=== Section Start ===
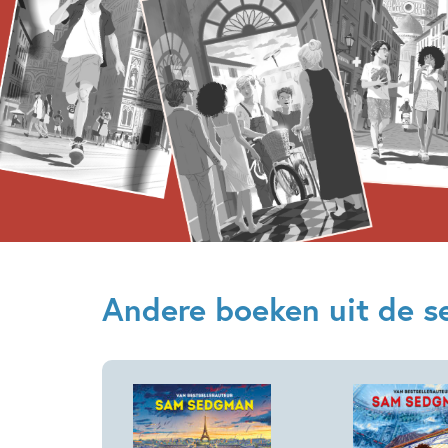
Andere boeken uit de se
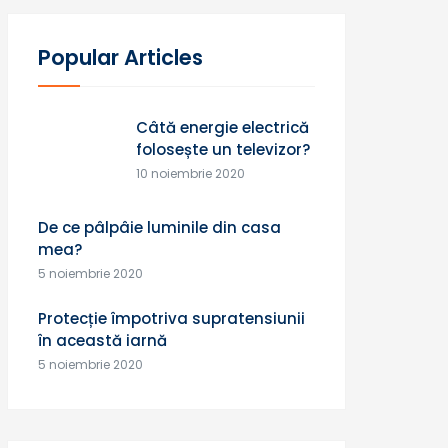
Popular Articles
Câtă energie electrică
folosește un televizor?
10 noiembrie 2020
De ce pâlpâie luminile din casa
mea?
5 noiembrie 2020
Protecție împotriva supratensiunii
în această iarnă
5 noiembrie 2020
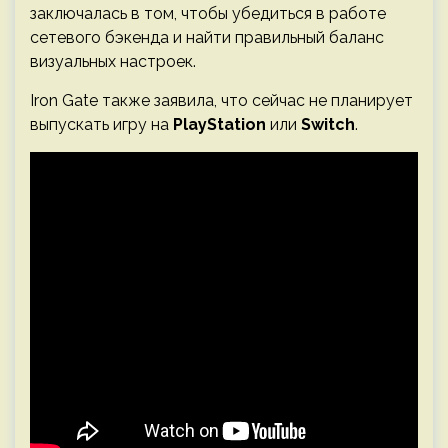
заключалась в том, чтобы убедиться в работе
сетевого бэкенда и найти правильный баланс
визуальных настроек.
Iron Gate также заявила, что сейчас не планирует
выпускать игру на
PlayStation
или
Switch
.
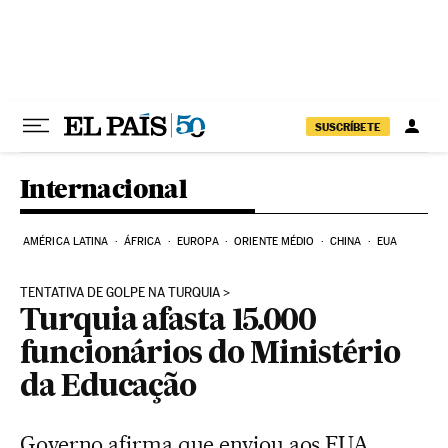
Pular para o conteúdo
SUSCRÍBETE
Internacional
AMÉRICA LATINA
ÁFRICA
EUROPA
ORIENTE MÉDIO
CHINA
EUA
TENTATIVA DE GOLPE NA TURQUIA
Turquia afasta 15.000
funcionários do Ministério
da Educação
Governo afirma que enviou aos EUA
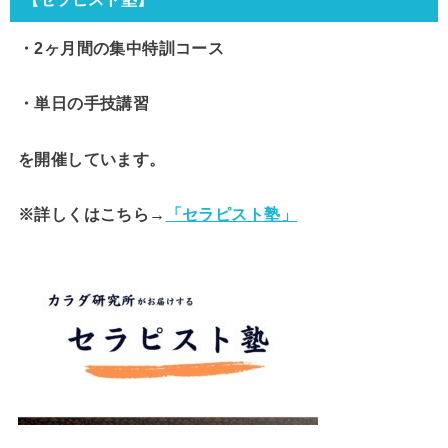
・2ヶ月間の集中特訓コース
・単日の手技講習
を開催しています。
※詳しくはこちら→
「セラピスト塾」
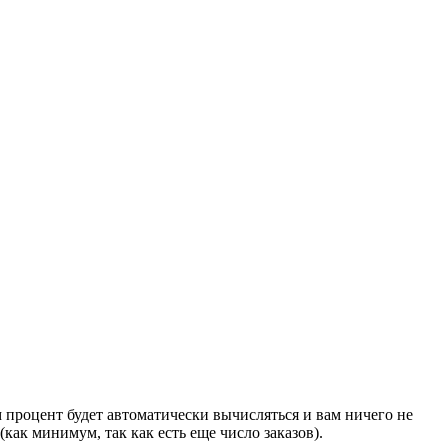
м процент будет автоматически вычисляться и вам ничего не
как минимум, так как есть еще число заказов).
=== Section End ===
TO-DO ITEM:
Copy the text from every row above word for word, leaving out the pictures.

THE ANSWER:
Andere boeken uit de se
Popular Articles
Câtă energie electrică
folosește un televizor?
10 noiembrie 2020
De ce pâlpâie luminile din casa
mea?
5 noiembrie 2020
Protecție împotriva supratensiunii
în această iarnă
5 noiembrie 2020
заключалась в том, чтобы убедиться в работе
сетевого бэкенда и найти правильный баланс
визуальных настроек.
Iron Gate также заявила, что сейчас не планирует
выпускать игру на
PlayStation
или
Switch
.
Pular para o conteúdo
SUSCRÍBETE
Internacional
AMÉRICA LATINA
ÁFRICA
EUROPA
ORIENTE MÉDIO
CHINA
EUA
TENTATIVA DE GOLPE NA TURQUIA
Turquia afasta 15.000
funcionários do Ministério
da Educação
Governo afirma que enviou aos EUA
・2ヶ月間の集中特訓コース
・単日の手技講習
を開催しています。
※詳しくはこちら→
「セラピスト塾」
м процент будет автоматически вычисляться и вам ничего не
как минимум, так как есть еще число заказов).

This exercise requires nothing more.